Exponentiation algorithm analysis

Question

Following text is provided about exponentation

We have obvious algorithm to compute X to power N uses N-1 multiplications. A recursive algorithm can do better. N<=1 is the base case of recursion. Otherwise, if n is even, we have xn = xn/2 . xn/2, and if n is odd, x to power of n = x(n-1)/2 x(n-1)/2 x.

Specifically, a 200-digit number is raised to a large power (usually another 200-digit number), with only the low 200 or so digits retained after each multiplication. Since the calculations require dealing with 200-digit numbers, efficiency is obviously important. The straightforward algorithm for exponentiation would require about 10 to power of 200 multiplications, whereas recursive algorithm presented requires only about 1,200.
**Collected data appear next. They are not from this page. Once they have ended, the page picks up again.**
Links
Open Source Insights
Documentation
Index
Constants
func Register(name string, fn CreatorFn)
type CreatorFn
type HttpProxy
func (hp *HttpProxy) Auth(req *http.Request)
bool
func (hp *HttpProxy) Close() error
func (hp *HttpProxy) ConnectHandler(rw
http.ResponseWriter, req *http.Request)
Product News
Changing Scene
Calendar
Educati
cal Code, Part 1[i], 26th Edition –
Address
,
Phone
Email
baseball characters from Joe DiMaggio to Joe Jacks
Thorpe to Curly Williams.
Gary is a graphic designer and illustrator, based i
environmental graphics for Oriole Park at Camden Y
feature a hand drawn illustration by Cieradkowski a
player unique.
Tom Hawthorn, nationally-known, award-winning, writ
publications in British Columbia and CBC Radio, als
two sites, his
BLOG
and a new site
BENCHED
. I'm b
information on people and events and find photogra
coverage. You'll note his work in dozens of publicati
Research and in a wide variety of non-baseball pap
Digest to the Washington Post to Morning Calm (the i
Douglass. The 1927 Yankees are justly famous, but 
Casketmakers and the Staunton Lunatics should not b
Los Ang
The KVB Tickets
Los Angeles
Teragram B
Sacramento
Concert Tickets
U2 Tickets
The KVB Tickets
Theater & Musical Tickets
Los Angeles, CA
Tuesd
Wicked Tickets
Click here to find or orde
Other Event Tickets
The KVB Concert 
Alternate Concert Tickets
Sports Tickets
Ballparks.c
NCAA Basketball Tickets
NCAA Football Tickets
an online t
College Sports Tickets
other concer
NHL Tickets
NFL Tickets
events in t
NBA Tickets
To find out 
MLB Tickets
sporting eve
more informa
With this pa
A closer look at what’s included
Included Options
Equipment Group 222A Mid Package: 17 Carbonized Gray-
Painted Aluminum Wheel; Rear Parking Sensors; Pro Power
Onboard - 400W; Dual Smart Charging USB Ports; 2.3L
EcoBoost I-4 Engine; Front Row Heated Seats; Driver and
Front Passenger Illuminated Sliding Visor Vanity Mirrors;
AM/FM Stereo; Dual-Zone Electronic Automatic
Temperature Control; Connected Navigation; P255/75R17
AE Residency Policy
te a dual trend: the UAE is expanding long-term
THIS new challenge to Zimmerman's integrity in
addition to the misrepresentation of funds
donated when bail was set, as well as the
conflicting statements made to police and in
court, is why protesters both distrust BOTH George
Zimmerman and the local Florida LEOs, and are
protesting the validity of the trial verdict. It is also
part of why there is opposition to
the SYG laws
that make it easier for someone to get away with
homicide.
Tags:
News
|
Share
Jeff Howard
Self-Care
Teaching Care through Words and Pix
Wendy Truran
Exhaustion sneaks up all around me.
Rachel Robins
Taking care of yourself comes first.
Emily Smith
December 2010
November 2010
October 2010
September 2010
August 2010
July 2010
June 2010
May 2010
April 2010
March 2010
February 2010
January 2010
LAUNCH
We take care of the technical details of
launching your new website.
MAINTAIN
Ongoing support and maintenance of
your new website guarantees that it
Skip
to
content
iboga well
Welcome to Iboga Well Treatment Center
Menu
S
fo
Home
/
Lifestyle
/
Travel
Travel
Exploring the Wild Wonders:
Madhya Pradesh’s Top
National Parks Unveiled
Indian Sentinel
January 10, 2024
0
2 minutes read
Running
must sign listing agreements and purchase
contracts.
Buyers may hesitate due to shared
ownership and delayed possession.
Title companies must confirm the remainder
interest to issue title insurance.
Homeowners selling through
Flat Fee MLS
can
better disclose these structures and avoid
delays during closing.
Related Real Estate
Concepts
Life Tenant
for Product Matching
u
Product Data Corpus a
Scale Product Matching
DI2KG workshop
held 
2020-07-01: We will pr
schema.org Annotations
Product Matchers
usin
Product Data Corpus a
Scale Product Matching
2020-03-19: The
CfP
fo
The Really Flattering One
My questions regarding above text 1. How does author came with 10 to power of 200 multiplications for simple alogorithm and recursive algorithm only about 1, 200? How author came with above numbers Thanks!

Answer 1

Because complexity of the first algorithm is linear and of the second is logarithmic (due to N). 200-digit number is about 10^200 and log_2(10^200) is about 1,200.

Answer 2

The exponent has 200 digits, thus it is about 10 to power of 200. If using naive exponentiation you'll have to do this amount of multiplications.

On the other hand, if you use the recursive exponentiation, the number of multiplications depends on exponent's number of bits. Since the exponent is almost 10^200, it has log(10^200) = 200*log(10) bits. This is 600, the 2 in there stems from the fact that if you have a 1 bit you'll have to do two multiplications.

Answer 3

Here are the 2 possible algorithms :

algo gives a^N

SimpleExp(a,N):
   return a*simpleExp(a,N-1) 

so it's N operation, so for a^(10^200) it's 10^200

OptimizedAlgo(a,N):
      if N == 0:
                 return 1
      if (N mod 2) == 0:
                return OptimizedAlgo(a,N/2)*OptimizedAlgo(a,N/2)  // 1 operation
      else:
                return a*OptimizedAlgo(a,(N-1)/2)*OptimizedAlgo(a,(N-1)/2)  //2 operations

here for a^(10^200) you have between log2(N) and 2* log2(N) operations (2^(log2(N) = N )

and log2(10^200) = 200 * log2(10) ~ 664.3856189774724

and 2*log2(10^200) =1328.771237954945

so the number of operations lies between 664 and 1328